= 1921 Russian Congress of Soviets election =

Elections to the 9th All-Russian Congress of Soviets were held in the Russian Soviet Federative Socialist Republic in the spring of 1921 (not to be confused with the 10th Congress of the Russian Communist Party (Bolsheviks)). They were the second elections in the history of the Soviet government, with the first such election in 1919, also to the All-Russian Congress of Soviets, not including one to the Petrograd Soviet in 1917, before the last stage of the Russian Revolution. There was some tension that year because of the revolt of sailors in the Kronstadt rebellion, actions of the Workers Opposition and monarchists, recent failure of a "communist uprising" in Germany (so called March Action), all while the fierce Russian Civil War continued unabated.

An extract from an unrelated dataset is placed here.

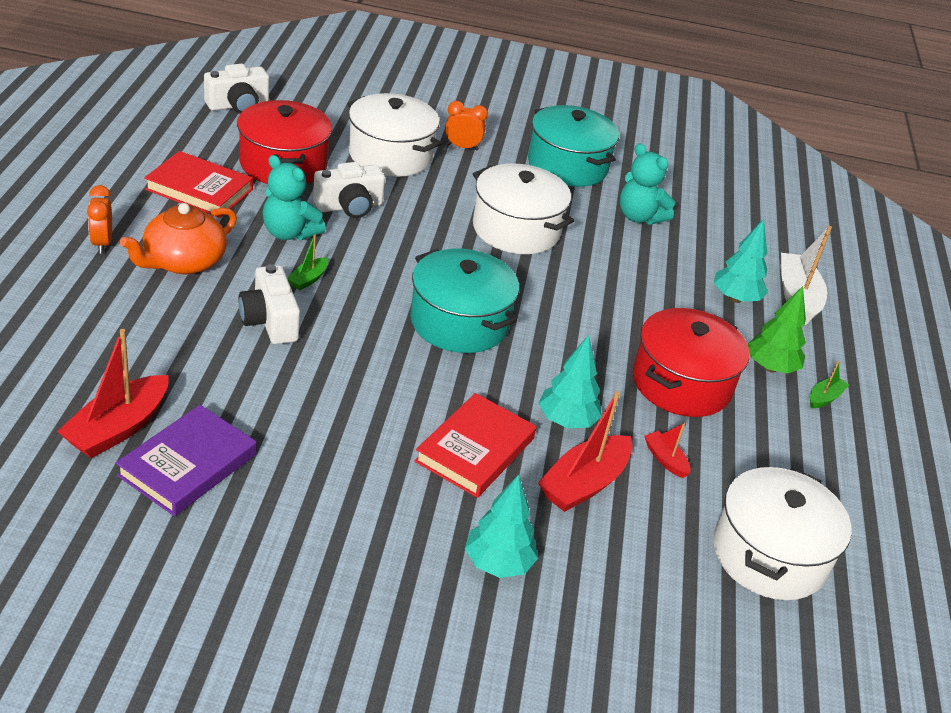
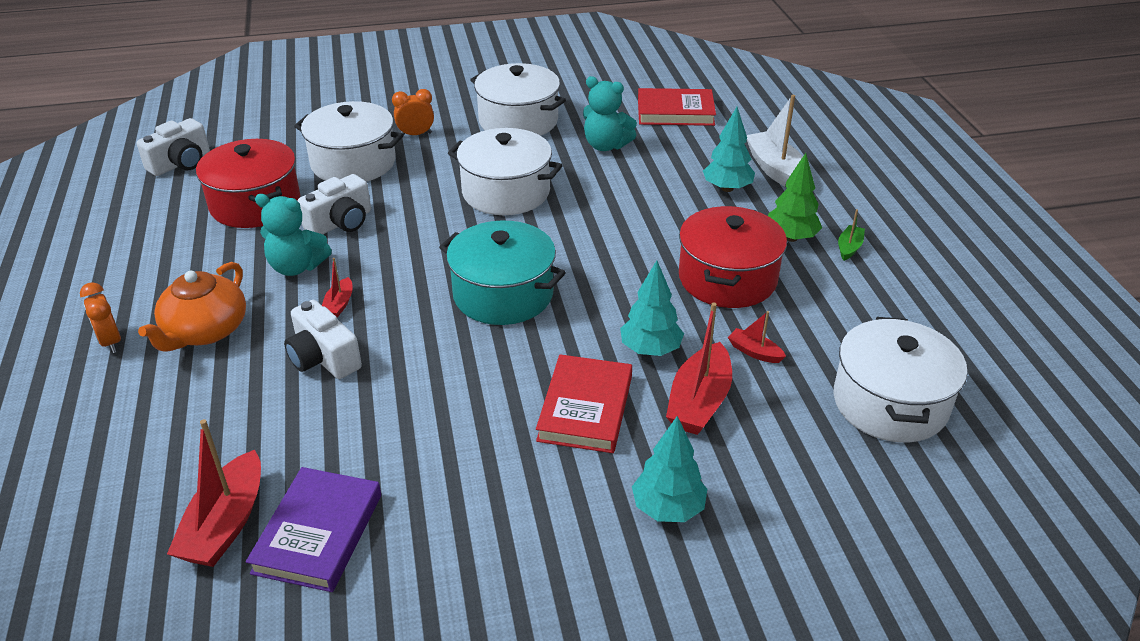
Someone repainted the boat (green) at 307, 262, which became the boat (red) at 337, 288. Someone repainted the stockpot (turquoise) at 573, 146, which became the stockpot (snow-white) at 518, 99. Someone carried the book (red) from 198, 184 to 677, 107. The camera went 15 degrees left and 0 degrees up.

As the Bolshevik party, later called the Communist Party of the Soviet Union was reshaped by the elections, the Soviet government felt pressured to take action, so it attempted to welcome foreign investments with agreements of cooperation with Great Britain, Persia, and Afghanistan, nationalization of mosques in Crimea and began to implement the New Economic Policy or NEP. While the foreign policy efforts by Soviet Russia led to increased recognition internationally, other efforts faltered. The following year, the Soviet Union would be formed with the Treaty on the Creation of the USSR and the All-Union Congress of Soviets would serve as the unicameral legislature for the whole Soviet state, a position it would occupy until 1938 when the Supreme Soviet of Russia would be created.

==Conduct==
The elections were considered to be a "semi-free" by some, because non-Bolshevik candidates could stand for office.